Operation IceBridge, a six-year NASA mission, is the largest airborne survey of Earth's polar ice ever conducted. IceBridge uses a highly specialized fleet of research aircraft and the most sophisticated science instruments ever assembled to characterize yearly changes in thickness of sea ice, glaciers, and ice sheets in the Arctic and Antarctic. The research team experienced first-hand the excitement of flying a large research aircraft over the Greenland Ice Sheet.

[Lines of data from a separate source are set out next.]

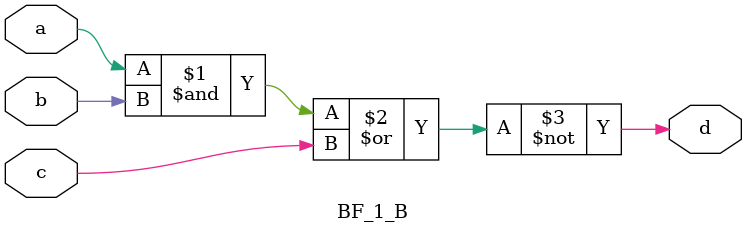
<source format=v>
`timescale 1ns / 1ps

module BF_1_B(
    input a, b, c,
    output d
    );
    
    
    assign d = ~((a & b) | c);
    
endmodule

</source>
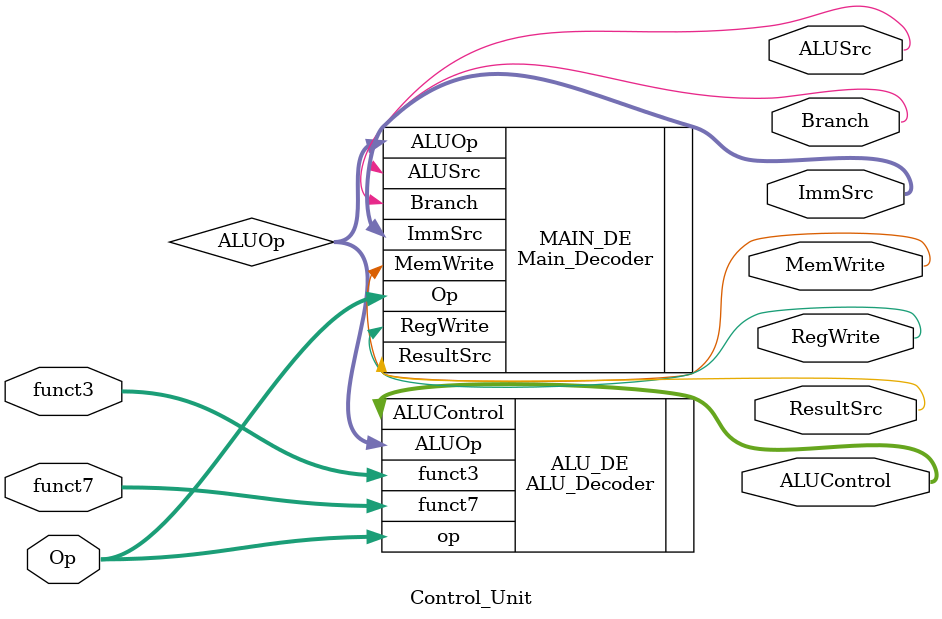
<source format=v>
`timescale 1ns / 1ps

module Control_Unit(
    input [6:0]Op,funct7,
    input [2:0]funct3,
    output RegWrite,ALUSrc,MemWrite,ResultSrc,Branch,
    output [1:0]ImmSrc,
    output [3:0]ALUControl
    );
    
    wire [1:0]ALUOp;
    
    Main_Decoder MAIN_DE (
        .Op(Op), 
        .RegWrite(RegWrite), 
        .ALUSrc(ALUSrc), 
        .MemWrite(MemWrite), 
        .ResultSrc(ResultSrc), 
        .Branch(Branch), 
        .ImmSrc(ImmSrc), 
        .ALUOp(ALUOp)
        );  
    ALU_Decoder ALU_DE (
        .ALUOp(ALUOp), 
        .funct3(funct3), 
        .funct7(funct7), 
        .op(Op), 
        .ALUControl(ALUControl)
        );
endmodule
</source>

Carbon Balance in Warming and Drying Tundra

Project Location
Approximately 8 miles off the Parks highway, near Healy, Alaska
Project Funded Title
Effects of warming and drying on tundra carbon balance

The carbon cycle is the means by which carbon is moved between the world's soils, oceans, atmosphere, and living organisms. Northern tundra ecosystems play a key role in the carbon cycle because the cold, moist, and frozen soils trap organic material and slow their decomposition. This very slowly decaying organic material has caused carbon to build up in the Arctic during the past thousands of years. Historically, the tundra has stored large amounts of carbon. Now warming in the Arctic is slowly causing the permafrost to thaw and the tundra to become warmer and dryer.